El hombre en el cruce de caminos. Así se llamaba el inmenso mural que Diego Rivera pintó en la entrada del Rockefeller Center, a petición del padrino de la dinastía cuya madre era entusiasta admiradora del artista mexicano. A diferencia de la anarquista Anna Gabriel en su fuga hacia Suiza, Rivera y su mujer Frida Kahlo no estaban dispuestos a cambiar ni el flequillo de su peinado a fin de ser admitidos en el corazón del capitalismo mundial.

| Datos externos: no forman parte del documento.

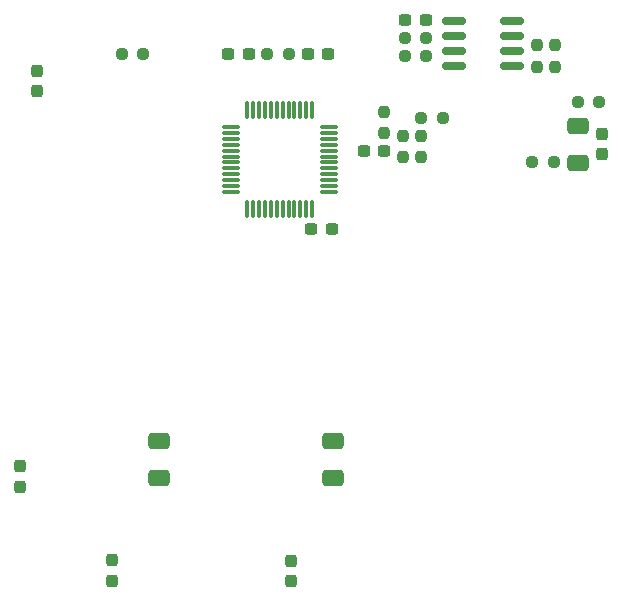
<source format=gbr>
%TF.GenerationSoftware,KiCad,Pcbnew,(6.0.4)*%
%TF.CreationDate,2023-06-02T13:45:04+02:00*%
%TF.ProjectId,Modbus-RJ45-Breakout,4d6f6462-7573-42d5-924a-34352d427265,0.0.2*%
%TF.SameCoordinates,Original*%
%TF.FileFunction,Paste,Bot*%
%TF.FilePolarity,Positive*%
%FSLAX46Y46*%
G04 Gerber Fmt 4.6, Leading zero omitted, Abs format (unit mm)*
G04 Created by KiCad (PCBNEW (6.0.4)) date 2023-06-02 13:45:04*
%MOMM*%
%LPD*%
G01*
G04 APERTURE LIST*
G04 Aperture macros list*
%AMRoundRect*
0 Rectangle with rounded corners*
0 $1 Rounding radius*
0 $2 $3 $4 $5 $6 $7 $8 $9 X,Y pos of 4 corners*
0 Add a 4 corners polygon primitive as box body*
4,1,4,$2,$3,$4,$5,$6,$7,$8,$9,$2,$3,0*
0 Add four circle primitives for the rounded corners*
1,1,$1+$1,$2,$3*
1,1,$1+$1,$4,$5*
1,1,$1+$1,$6,$7*
1,1,$1+$1,$8,$9*
0 Add four rect primitives between the rounded corners*
20,1,$1+$1,$2,$3,$4,$5,0*
20,1,$1+$1,$4,$5,$6,$7,0*
20,1,$1+$1,$6,$7,$8,$9,0*
20,1,$1+$1,$8,$9,$2,$3,0*%
G04 Aperture macros list end*
%ADD10RoundRect,0.237500X0.300000X0.237500X-0.300000X0.237500X-0.300000X-0.237500X0.300000X-0.237500X0*%
%ADD11RoundRect,0.237500X0.250000X0.237500X-0.250000X0.237500X-0.250000X-0.237500X0.250000X-0.237500X0*%
%ADD12RoundRect,0.237500X0.237500X-0.300000X0.237500X0.300000X-0.237500X0.300000X-0.237500X-0.300000X0*%
%ADD13RoundRect,0.237500X-0.300000X-0.237500X0.300000X-0.237500X0.300000X0.237500X-0.300000X0.237500X0*%
%ADD14RoundRect,0.150000X0.825000X0.150000X-0.825000X0.150000X-0.825000X-0.150000X0.825000X-0.150000X0*%
%ADD15RoundRect,0.237500X-0.237500X0.250000X-0.237500X-0.250000X0.237500X-0.250000X0.237500X0.250000X0*%
%ADD16RoundRect,0.237500X-0.250000X-0.237500X0.250000X-0.237500X0.250000X0.237500X-0.250000X0.237500X0*%
%ADD17RoundRect,0.250000X0.650000X-0.412500X0.650000X0.412500X-0.650000X0.412500X-0.650000X-0.412500X0*%
%ADD18RoundRect,0.237500X0.237500X-0.250000X0.237500X0.250000X-0.237500X0.250000X-0.237500X-0.250000X0*%
%ADD19RoundRect,0.237500X-0.237500X0.300000X-0.237500X-0.300000X0.237500X-0.300000X0.237500X0.300000X0*%
%ADD20RoundRect,0.075000X0.662500X0.075000X-0.662500X0.075000X-0.662500X-0.075000X0.662500X-0.075000X0*%
%ADD21RoundRect,0.075000X0.075000X0.662500X-0.075000X0.662500X-0.075000X-0.662500X0.075000X-0.662500X0*%
G04 APERTURE END LIST*
D10*
%TO.C,C35*%
X115262500Y-51200000D03*
X113537500Y-51200000D03*
%TD*%
D11*
%TO.C,R10*%
X116712500Y-59450000D03*
X114887500Y-59450000D03*
%TD*%
D12*
%TO.C,C11*%
X80950000Y-90712500D03*
X80950000Y-88987500D03*
%TD*%
D11*
%TO.C,R12*%
X103662500Y-54050000D03*
X101837500Y-54050000D03*
%TD*%
D12*
%TO.C,C9*%
X82350000Y-57212500D03*
X82350000Y-55487500D03*
%TD*%
D13*
%TO.C,C5*%
X105287500Y-54050000D03*
X107012500Y-54050000D03*
%TD*%
D14*
%TO.C,U5*%
X122575000Y-51295000D03*
X122575000Y-52565000D03*
X122575000Y-53835000D03*
X122575000Y-55105000D03*
X117625000Y-55105000D03*
X117625000Y-53835000D03*
X117625000Y-52565000D03*
X117625000Y-51295000D03*
%TD*%
D11*
%TO.C,R13*%
X91362500Y-54050000D03*
X89537500Y-54050000D03*
%TD*%
D15*
%TO.C,R27*%
X126200000Y-53337500D03*
X126200000Y-55162500D03*
%TD*%
D16*
%TO.C,R34*%
X113487500Y-54200000D03*
X115312500Y-54200000D03*
%TD*%
D12*
%TO.C,C3*%
X130150000Y-62562500D03*
X130150000Y-60837500D03*
%TD*%
D17*
%TO.C,C34*%
X107450000Y-89950000D03*
X107450000Y-86825000D03*
%TD*%
%TO.C,C2*%
X128150000Y-63262500D03*
X128150000Y-60137500D03*
%TD*%
D10*
%TO.C,C4*%
X100262500Y-54050000D03*
X98537500Y-54050000D03*
%TD*%
D13*
%TO.C,C7*%
X110037500Y-62300000D03*
X111762500Y-62300000D03*
%TD*%
D18*
%TO.C,R8*%
X114900000Y-62812500D03*
X114900000Y-60987500D03*
%TD*%
D17*
%TO.C,C33*%
X92650000Y-89962500D03*
X92650000Y-86837500D03*
%TD*%
D11*
%TO.C,R32*%
X129962500Y-58150000D03*
X128137500Y-58150000D03*
%TD*%
D18*
%TO.C,R9*%
X111750000Y-60762500D03*
X111750000Y-58937500D03*
%TD*%
D19*
%TO.C,C22*%
X103850000Y-96987500D03*
X103850000Y-98712500D03*
%TD*%
D13*
%TO.C,C36*%
X105587500Y-68900000D03*
X107312500Y-68900000D03*
%TD*%
D18*
%TO.C,R7*%
X113350000Y-62812500D03*
X113350000Y-60987500D03*
%TD*%
%TO.C,R26*%
X124700000Y-55162500D03*
X124700000Y-53337500D03*
%TD*%
D11*
%TO.C,L2*%
X126112500Y-63250000D03*
X124287500Y-63250000D03*
%TD*%
D20*
%TO.C,U1*%
X107062500Y-60250000D03*
X107062500Y-60750000D03*
X107062500Y-61250000D03*
X107062500Y-61750000D03*
X107062500Y-62250000D03*
X107062500Y-62750000D03*
X107062500Y-63250000D03*
X107062500Y-63750000D03*
X107062500Y-64250000D03*
X107062500Y-64750000D03*
X107062500Y-65250000D03*
X107062500Y-65750000D03*
D21*
X105650000Y-67162500D03*
X105150000Y-67162500D03*
X104650000Y-67162500D03*
X104150000Y-67162500D03*
X103650000Y-67162500D03*
X103150000Y-67162500D03*
X102650000Y-67162500D03*
X102150000Y-67162500D03*
X101650000Y-67162500D03*
X101150000Y-67162500D03*
X100650000Y-67162500D03*
X100150000Y-67162500D03*
D20*
X98737500Y-65750000D03*
X98737500Y-65250000D03*
X98737500Y-64750000D03*
X98737500Y-64250000D03*
X98737500Y-63750000D03*
X98737500Y-63250000D03*
X98737500Y-62750000D03*
X98737500Y-62250000D03*
X98737500Y-61750000D03*
X98737500Y-61250000D03*
X98737500Y-60750000D03*
X98737500Y-60250000D03*
D21*
X100150000Y-58837500D03*
X100650000Y-58837500D03*
X101150000Y-58837500D03*
X101650000Y-58837500D03*
X102150000Y-58837500D03*
X102650000Y-58837500D03*
X103150000Y-58837500D03*
X103650000Y-58837500D03*
X104150000Y-58837500D03*
X104650000Y-58837500D03*
X105150000Y-58837500D03*
X105650000Y-58837500D03*
%TD*%
D16*
%TO.C,R33*%
X113487500Y-52700000D03*
X115312500Y-52700000D03*
%TD*%
D19*
%TO.C,C12*%
X88700000Y-96937500D03*
X88700000Y-98662500D03*
%TD*%
M02*

</source>
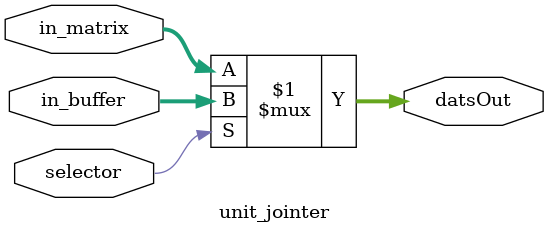
<source format=v>
/******************************
made 2019/1/24 powered harumaki
module name: unit_jointer
this is matrix unit joint. 
    So select input datas.(matrix unit output or buffer)
*******************************/

module unit_jointer (selector, in_buffer, in_matrix, datsOut);
    input selector;
    input[1023:0] in_buffer;
    input[1023:0] in_matrix;
    output[1023:0] datsOut;
    
    assign datsOut = selector ? in_buffer : in_matrix;
    //selector 1: input for buffer
    //selector 0: input for matrix
endmodule
</source>
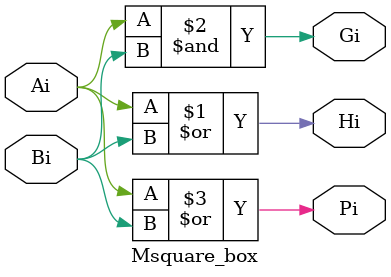
<source format=v>
module Msquare_box (Ai,Bi,Hi,Gi,Pi);
    input Ai,Bi; 
    output Hi,Gi,Pi;
    or m1 (Hi,Ai,Bi);
    and m2 (Gi,Ai,Bi);
    or m3 (Pi,Ai,Bi);
endmodule
</source>
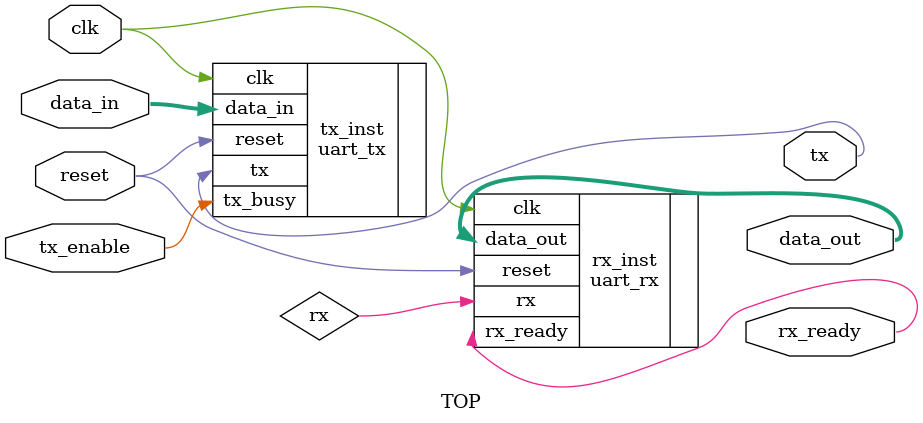
<source format=v>
`timescale 1ns / 1ps


module TOP (
    input clk,         // Clock input
    input reset,       // Reset signal
    input [7:0] data_in, // Data input
    input tx_enable,  // TX enable signal
    output tx,         // UART TX output
    output [7:0] data_out, // Received data
    output rx_ready // Receive data ready signal
);

// Instantiate UART TX and RX modules
uart_tx tx_inst (
    .clk(clk),
    .reset(reset),
    .data_in(data_in),
    .tx(tx),
    .tx_busy(tx_enable)
);

uart_rx rx_inst (
    .clk(clk),
    .reset(reset),
    .rx(rx), // Connect RX signal from your UART device here
    .data_out(data_out), // Connect data_out to an internal signal or register
    .rx_ready(rx_ready)
);

endmodule


</source>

De modo que el colosal pintor convirtió a Marx, Lenin y su amigo Trotski en protagonistas principales de la obra instalada en lo que por entonces constituía el rascacielos más emblemático de la ciudad de Nueva York. Nelson Rockefeller entendió que la pintura constituía toda una provocación, aunque antes de prohibirla buscó una salida consensuada y solicitó cambiar el retrato de Lenin por el de alguien distinto, a lo que el autor se negó en redondo, ofreciendo solo completar el triunvirato con un héroe americano como Abraham Lincoln.

Al final no hubo trato y la pintura fue destruida, dando la oportunidad a Josep Lluis Sert de ilustrar las cúpulas del edificio en sustitución de los frescos censurados.